Supernovae are luminous explosions of stars that can be seen billions of light years away. Scientists study these events to learn more about the history and expansion of the universe. The James Webb Space Telescope (JWST) was launched on December 25, 2021, and with its large 6.5-meter mirror and ability to measure longer wavelengths of infrared light, we can see farther into the universe than ever before.

Here we trained a convolutional neural network (CNN) to spot supernovae on mock JWST data from Vela Cosmological Simulations. We generated two nearly identical sets of mock images, with and without noise. For every image in each set, we created four copies with different NIRCam bandpass filters (F115W, F150W, F277W, F444W). The presence and positions of the planted supernovae were randomly chosen, but consistent between each copy. For a sanity check, we use the set without noise as an idealized test (data for images without noise is not given).

In this figure, the numbers above each image contain information regarding whether a supernova was planted or not and the network’s best guess at if one was present.
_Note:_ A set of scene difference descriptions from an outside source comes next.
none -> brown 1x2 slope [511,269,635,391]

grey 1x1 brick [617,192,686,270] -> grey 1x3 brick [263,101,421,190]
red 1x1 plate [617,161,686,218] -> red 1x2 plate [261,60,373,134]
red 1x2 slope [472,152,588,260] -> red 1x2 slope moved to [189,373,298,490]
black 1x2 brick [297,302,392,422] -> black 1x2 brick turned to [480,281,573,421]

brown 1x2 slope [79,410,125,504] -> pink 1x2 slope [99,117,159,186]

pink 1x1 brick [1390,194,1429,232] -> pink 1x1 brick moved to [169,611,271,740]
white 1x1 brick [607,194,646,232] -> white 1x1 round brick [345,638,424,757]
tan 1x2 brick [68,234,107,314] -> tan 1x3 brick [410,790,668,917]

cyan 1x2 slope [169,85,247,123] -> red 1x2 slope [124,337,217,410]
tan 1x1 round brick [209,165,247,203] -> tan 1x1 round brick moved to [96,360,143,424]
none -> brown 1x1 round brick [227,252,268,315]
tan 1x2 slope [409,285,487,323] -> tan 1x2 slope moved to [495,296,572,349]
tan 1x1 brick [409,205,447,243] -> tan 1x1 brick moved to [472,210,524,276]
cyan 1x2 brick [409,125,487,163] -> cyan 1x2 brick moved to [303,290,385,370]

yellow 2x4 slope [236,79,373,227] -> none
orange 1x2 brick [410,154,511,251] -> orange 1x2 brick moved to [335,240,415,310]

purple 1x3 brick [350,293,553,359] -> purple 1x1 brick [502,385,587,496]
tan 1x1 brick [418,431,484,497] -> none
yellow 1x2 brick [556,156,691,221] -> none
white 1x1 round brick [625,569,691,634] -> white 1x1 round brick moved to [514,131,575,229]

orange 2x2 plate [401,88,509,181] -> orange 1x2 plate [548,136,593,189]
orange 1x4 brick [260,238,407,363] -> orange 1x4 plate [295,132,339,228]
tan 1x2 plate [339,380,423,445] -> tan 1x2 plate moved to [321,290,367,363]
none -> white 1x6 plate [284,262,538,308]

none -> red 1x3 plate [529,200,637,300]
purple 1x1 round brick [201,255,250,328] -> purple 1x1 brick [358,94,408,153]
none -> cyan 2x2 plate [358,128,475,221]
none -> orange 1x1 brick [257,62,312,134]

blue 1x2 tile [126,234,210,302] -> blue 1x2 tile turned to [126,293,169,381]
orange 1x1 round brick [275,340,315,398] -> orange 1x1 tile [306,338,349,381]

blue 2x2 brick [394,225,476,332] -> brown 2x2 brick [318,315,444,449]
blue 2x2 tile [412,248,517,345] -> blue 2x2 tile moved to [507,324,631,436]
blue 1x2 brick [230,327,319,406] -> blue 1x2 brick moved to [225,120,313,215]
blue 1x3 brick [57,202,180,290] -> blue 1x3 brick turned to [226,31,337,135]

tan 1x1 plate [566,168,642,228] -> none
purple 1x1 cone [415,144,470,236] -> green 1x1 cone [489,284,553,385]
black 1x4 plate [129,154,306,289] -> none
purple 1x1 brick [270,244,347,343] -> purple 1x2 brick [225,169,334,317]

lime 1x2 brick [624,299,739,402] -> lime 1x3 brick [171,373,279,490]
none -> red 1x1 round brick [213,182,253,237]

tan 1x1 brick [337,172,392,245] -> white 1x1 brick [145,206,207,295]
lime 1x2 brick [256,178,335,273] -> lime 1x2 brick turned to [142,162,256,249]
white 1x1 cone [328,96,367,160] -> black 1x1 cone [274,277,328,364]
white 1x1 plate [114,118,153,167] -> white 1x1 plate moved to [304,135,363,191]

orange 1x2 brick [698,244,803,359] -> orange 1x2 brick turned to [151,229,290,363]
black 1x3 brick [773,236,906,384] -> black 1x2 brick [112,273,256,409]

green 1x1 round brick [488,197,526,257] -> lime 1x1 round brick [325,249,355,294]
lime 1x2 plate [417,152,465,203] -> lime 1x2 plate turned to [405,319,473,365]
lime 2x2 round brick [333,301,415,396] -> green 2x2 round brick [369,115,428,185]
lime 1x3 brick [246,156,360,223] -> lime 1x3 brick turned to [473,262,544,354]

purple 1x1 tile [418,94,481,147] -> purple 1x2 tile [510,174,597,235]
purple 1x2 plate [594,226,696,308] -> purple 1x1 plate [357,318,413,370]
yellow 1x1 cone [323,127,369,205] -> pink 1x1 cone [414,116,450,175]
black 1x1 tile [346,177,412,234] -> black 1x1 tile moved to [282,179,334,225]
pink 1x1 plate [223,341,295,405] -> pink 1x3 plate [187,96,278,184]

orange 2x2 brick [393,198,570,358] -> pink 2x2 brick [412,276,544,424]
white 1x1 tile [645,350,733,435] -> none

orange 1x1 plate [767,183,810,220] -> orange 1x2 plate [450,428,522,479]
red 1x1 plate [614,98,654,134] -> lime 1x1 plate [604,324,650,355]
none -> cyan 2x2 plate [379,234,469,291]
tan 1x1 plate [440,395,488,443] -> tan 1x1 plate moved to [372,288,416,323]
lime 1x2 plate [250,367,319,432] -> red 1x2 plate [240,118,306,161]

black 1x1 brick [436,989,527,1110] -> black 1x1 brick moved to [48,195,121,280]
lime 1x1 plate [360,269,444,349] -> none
The right-most number indicates if a supernova was planted on the image. The number 0 indicates that no supernova was planted and the number 1 indicates that one was. The left-most number represents the network’s prediction of there being a supernova. Values closer to 1 tell us that the network found a higher probability of there being a supernova, while smaller numbers indicate a lower probability.

Here we display the efficiency of our CNN in a confusion matrix. We found that our network did not identify a supernova when none was planted with a 0.98 percent accuracy (top right), identified a supernova when none was planted with a 0.02 percent accuracy (top left), did not identify a supernova when one was planted with a 0.02 percent accuracy (bottom right corner) and finally did identify a supernova when one was planted (bottom left). Our results do suggest that the network is efficient at spotting supernovae on images of galaxies.

This project is a part of the current research I am conducting with Dr. David Rubin. I got the opportunity to present these findings at the Undergraduate Showcase at the University of Hawaii at Manoa.